LAOLA1: Wobei du ja in deiner Karriere schon eine recht konkrete Chance auf den Meistertitel hattest – und zwar in der sehr speziellen Premier-League-Saison 2015/16, als letztlich Sensationsteam Leicester City vor Tottenham geblieben ist.
Wimmer: Das war einfach eine Saison, wie wenn es vorbestimmt gewesen wäre. Für uns ist es richtig gut gelaufen – auch für mich, denn in der Rückrunde habe ich einige Spiele am Stück gemacht, bin also noch mehr involviert gewesen. Leicester war in so vielen Spielen eigentlich nicht die bessere Mannschaft. Aber sie sind immer gut gestanden, haben fast keine Tore kassiert und am Ende haben Riyad Mahrez oder Jamie Vardy vorne immer ein Tor gemacht. Sie haben richtig überperformt, es war einfach ein Märchen. Wir hatten eine echte Chance: Bei einem Sieg auswärts im Derby bei West Ham wären wir vorbeigezogen. Leider wurde es unsere einzige Niederlage in dieser Phase. Das war der Knackpunkt. Leicester hat gegen Ende hin nichts mehr abgegeben. Das weiß ich noch: Wir haben meistens vorgelegt und mussten am Tag drauf zuschauen, wie sie knapp 1:0 gewinnen. Leicester war eine unglaubliche Story, die es so wahrscheinlich nicht mehr so schnell geben wird. Für uns war es schade, denn für Tottenham wäre es auch unglaublich gewesen.
LAOLA1: Hast du dir das lange anhören müssen von Christian Fuchs, der damals mit Leicester triumphiert hat?
Wimmer: Der "Fuchsl" ist ein super Typ! Ich habe es ihm sehr gegönnt, weil er es sich verdient hat – er hatte generell tolle Jahre bei Leicester. Er war auch nicht der Typ, der dir das vorgehalten hat, sondern immer demütig und ein super Sportsmann. Daher war es auch kein Problem. Das wäre vielleicht bei anderen Spielern anders gewesen (lacht).
LAOLA1: Kommen wir noch mal zurück zu Slovan: Dein Vertrag läuft bis 2026. Soll es wirklich eine längerfristige Sache sein, oder spekulierst du damit, dass es auch ein Sprungbrett sein kann?
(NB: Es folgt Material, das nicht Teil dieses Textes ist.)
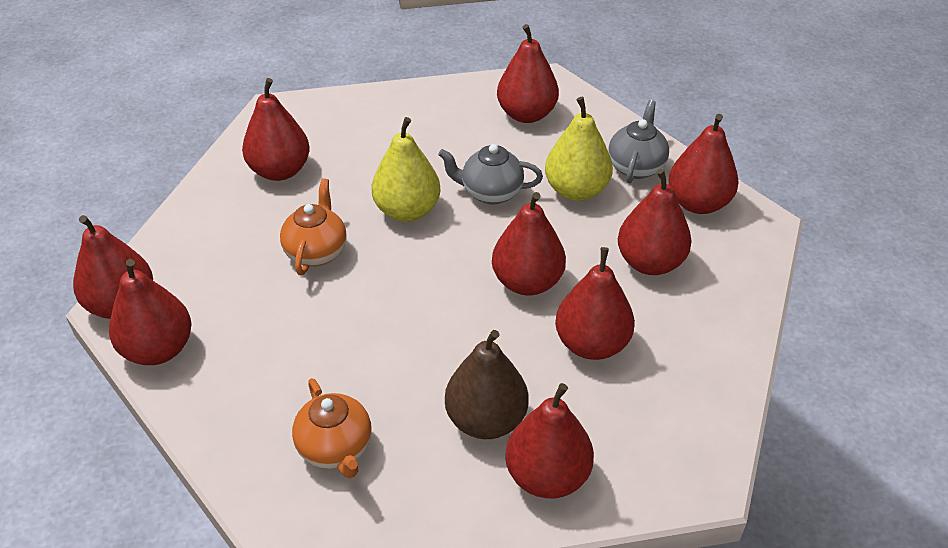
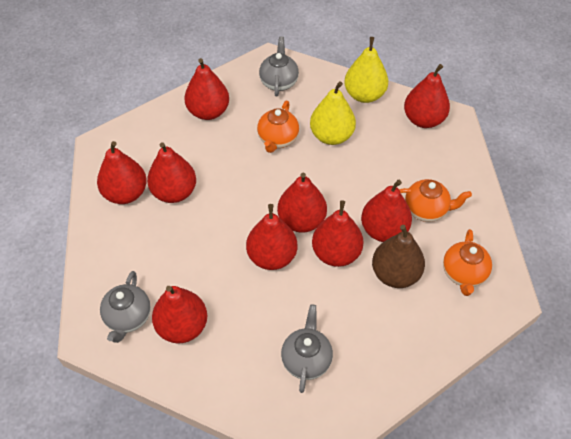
grey teapot: 2 -> 3
orange teapot: 2 -> 3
Wimmer: Für mich war es richtig positiv, dass sie mir einen Dreijahresvertrag angeboten haben. Damit hätte ich am Anfang gar nicht gerechnet. So wie es läuft, fühle ich mich wohl, es passt alles. Deswegen habe ich auch keine Gedanken, dass ich irgendwie weggehen wollen würde. Wenn es sportlich läuft, sowieso nicht. Passieren kann ja immer etwas, auch der Verein kann auf einmal irgendwelche anderen Vorstellungen haben. Aber Stand jetzt kann ich mir sehr gut vorstellen, bis zum Ende meines Vertrags hier zu spielen. Wenn ich fit bleibe und mich so fühle wie jetzt, wird auch das hoffentlich noch nicht das Ende sein.